Setelah Devara, staf presiden lainnya, Andi Taufan Garuda Putra, juga telah dituduh memiliki konflik kepentingan setelah mengirim surat kepada bupati di kop surat resmi pemerintah.
Hanya ada sedikit akuntabilitas dalam hal pengeluaran terkait COVID pemerintah Respons pandemi COVID-19 pemerintah juga memberikannya kekuasaan yang berlebihan atas anggaran negara.
Segala sesuatu yang dikeluarkan oleh pemerintah sehubungan dengan COVID-19 dianggap sebagai langkah untuk mengamankan perekonomian dari krisis.
Kemudian pemerintah juga membungkam kritik, seperti terjadi pada aktivis Ravio Patra yang ditangkap kepolisian beberapa waktu lalu.
Kepolisian menuduh Ravio melakukan pesan hasutan di media sosial, padahal belakangan diketahui akun whatsapp pribadinya dibobol.
Artikel tersebut juga menyinggung soal ketidakmampuan pemerintah dalam memasang strategi. Pemerintah malah disebut mengaburkan sifat non-liberal Indonesia.
Artikel sebut mengatakan kekacauan dalam menangani wabah ini lebih baik dilihat sebagai konsekuensi dari sistem politik dan ekonomi Indonesia yang non-liberal.
Dalam konteks ini, banyak elit politik-bisnis cenderung memandang kekacauan sebagai peluang untuk mewujudkan kepentingan serta meningkatkan kekuatan dan sumber daya materi mereka. Mereka telah mengeksploitasi krisis untuk tujuan yang opresif dan mengabaikan kaum yang paling rentan (https://babe.topbuzz.com).
Sementara itu, pemerhati masalah Indonesia, Ann Davos mengatakan, ditengah banyaknya permasalahan yang harus diakui kurang berhasil diselesaikan atau dilaksanakan secara konsisten oleh pemerintah, termasuk didalamnya banyaknya opini kontradiktif yang berkembang akhir-akhir ini, bahkan oknum pejabat juga terlibat dalam pembuatan narasi kontradiktif membuat media asing semakin berani mengkritisi kinerja pemerintahan.

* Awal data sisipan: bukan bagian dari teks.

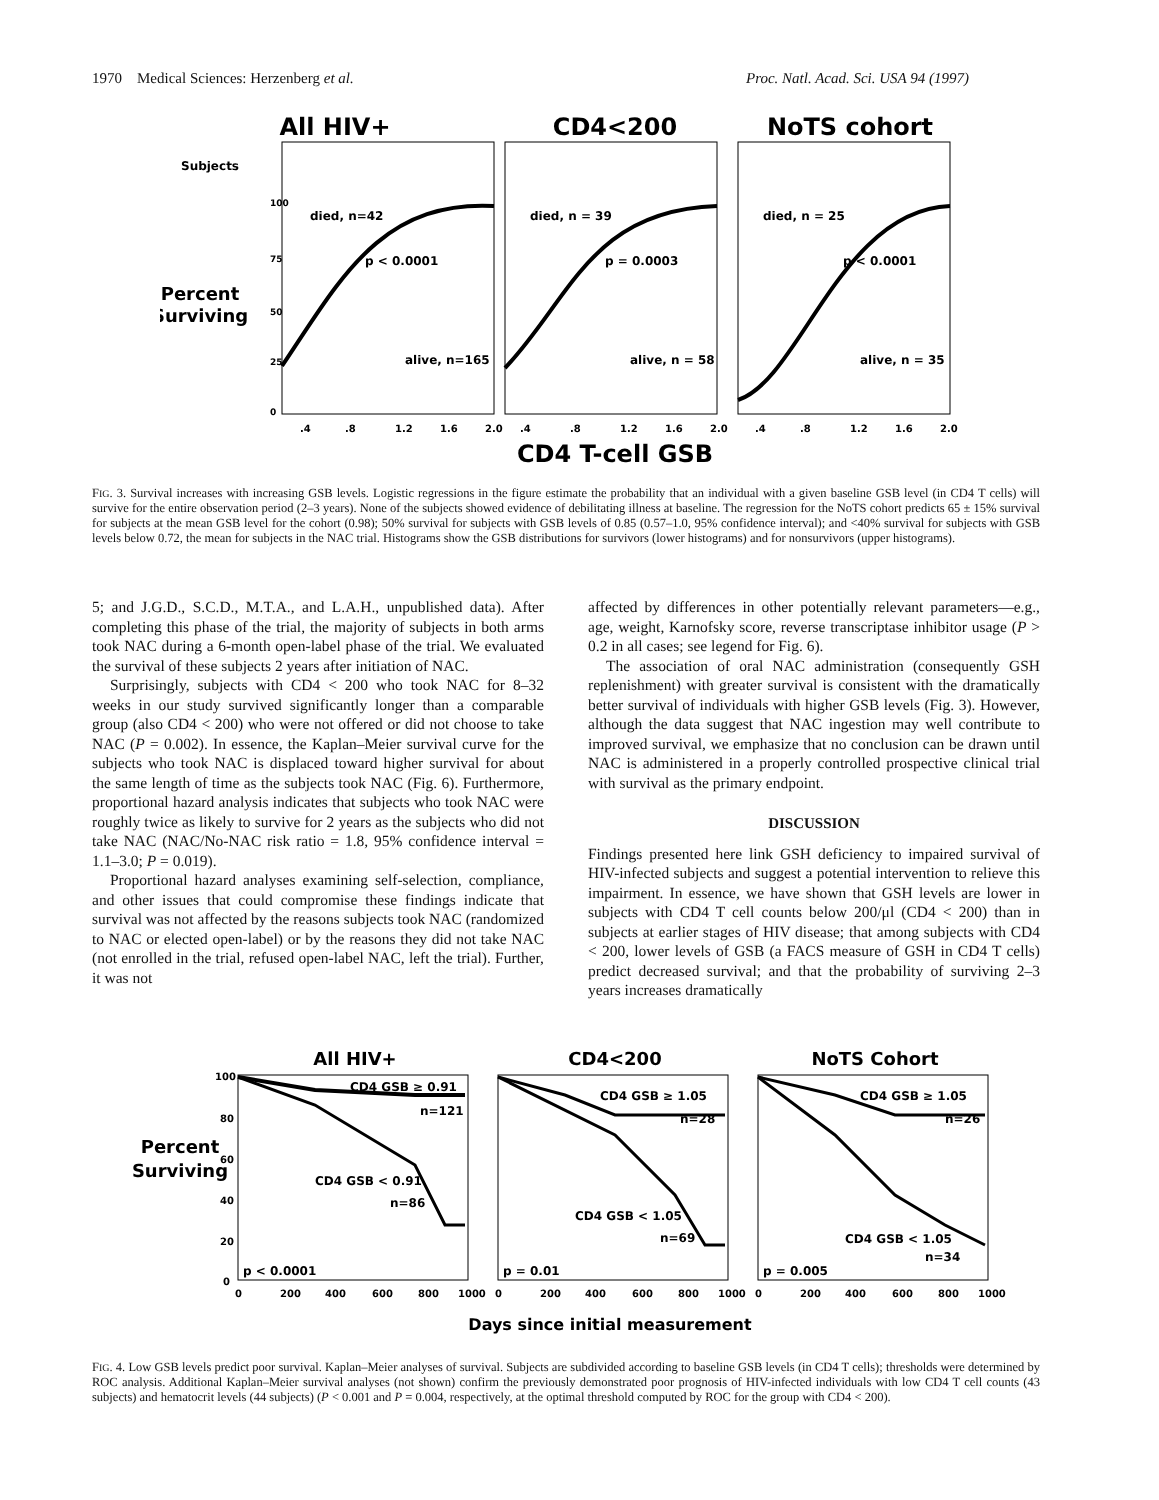1970 Medical Sciences: Herzenberg et al. Proc. Natl. Acad. Sci. USA 94 (1997)
All HIV+
CD4<200
NoTS cohort
Subjects
Percent
Surviving
died, n=42
died, n = 39
died, n = 25
p < 0.0001
p = 0.0003
p < 0.0001
alive, n=165
alive, n = 58
alive, n = 35
100
75
50
25
0
.4
.8
1.2
1.6
2.0
.4
.8
1.2
1.6
2.0
.4
.8
1.2
1.6
2.0
CD4 T-cell GSB
FIG. 3. Survival increases with increasing GSB levels. Logistic regressions in the figure estimate the probability that an individual with a given baseline GSB level (in CD4 T cells) will survive for the entire observation period (2–3 years). None of the subjects showed evidence of debilitating illness at baseline. The regression for the NoTS cohort predicts 65 ± 15% survival for subjects at the mean GSB level for the cohort (0.98); 50% survival for subjects with GSB levels of 0.85 (0.57–1.0, 95% confidence interval); and <40% survival for subjects with GSB levels below 0.72, the mean for subjects in the NAC trial. Histograms show the GSB distributions for survivors (lower histograms) and for nonsurvivors (upper histograms).
5; and J.G.D., S.C.D., M.T.A., and L.A.H., unpublished data). After completing this phase of the trial, the majority of subjects in both arms took NAC during a 6-month open-label phase of the trial. We evaluated the survival of these subjects 2 years after initiation of NAC.
Surprisingly, subjects with CD4 < 200 who took NAC for 8–32 weeks in our study survived significantly longer than a comparable group (also CD4 < 200) who were not offered or did not choose to take NAC (P = 0.002). In essence, the Kaplan–Meier survival curve for the subjects who took NAC is displaced toward higher survival for about the same length of time as the subjects took NAC (Fig. 6). Furthermore, proportional hazard analysis indicates that subjects who took NAC were roughly twice as likely to survive for 2 years as the subjects who did not take NAC (NAC/No-NAC risk ratio = 1.8, 95% confidence interval = 1.1–3.0; P = 0.019).
Proportional hazard analyses examining self-selection, compliance, and other issues that could compromise these findings indicate that survival was not affected by the reasons subjects took NAC (randomized to NAC or elected open-label) or by the reasons they did not take NAC (not enrolled in the trial, refused open-label NAC, left the trial). Further, it was not
affected by differences in other potentially relevant parameters—e.g., age, weight, Karnofsky score, reverse transcriptase inhibitor usage (P > 0.2 in all cases; see legend for Fig. 6).
The association of oral NAC administration (consequently GSH replenishment) with greater survival is consistent with the dramatically better survival of individuals with higher GSB levels (Fig. 3). However, although the data suggest that NAC ingestion may well contribute to improved survival, we emphasize that no conclusion can be drawn until NAC is administered in a properly controlled prospective clinical trial with survival as the primary endpoint.
DISCUSSION
Findings presented here link GSH deficiency to impaired survival of HIV-infected subjects and suggest a potential intervention to relieve this impairment. In essence, we have shown that GSH levels are lower in subjects with CD4 T cell counts below 200/μl (CD4 < 200) than in subjects at earlier stages of HIV disease; that among subjects with CD4 < 200, lower levels of GSB (a FACS measure of GSH in CD4 T cells) predict decreased survival; and that the probability of surviving 2–3 years increases dramatically
All HIV+
CD4<200
NoTS Cohort
Percent
Surviving
100
80
60
40
20
0
CD4 GSB ≥ 0.91
n=121
CD4 GSB < 0.91
n=86
p < 0.0001
CD4 GSB ≥ 1.05
n=28
CD4 GSB < 1.05
n=69
p = 0.01
CD4 GSB ≥ 1.05
n=26
CD4 GSB < 1.05
n=34
p = 0.005
0
200
400
600
800
1000
0
200
400
600
800
1000
0
200
400
600
800
1000
Days since initial measurement
FIG. 4. Low GSB levels predict poor survival. Kaplan–Meier analyses of survival. Subjects are subdivided according to baseline GSB levels (in CD4 T cells); thresholds were determined by ROC analysis. Additional Kaplan–Meier survival analyses (not shown) confirm the previously demonstrated poor prognosis of HIV-infected individuals with low CD4 T cell counts (43 subjects) and hematocrit levels (44 subjects) (P < 0.001 and P = 0.004, respectively, at the optimal threshold computed by ROC for the group with CD4 < 200).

“Fenomena dan fakta ini jelas akan mendiskreditkan pemerintahan Jokowi bahkan akan menggerus kepercayaan rakyat terhadap pemerintah dan ini sinyal serius yang tidak dapat dipandang sebelah mata, oleh karena itu jajaran kementerian/lembaga harus all out bekerjasama dengan media nasional, lokal dan internasional yang pro ke Indonesia,” ujarnya menyarankan (Red).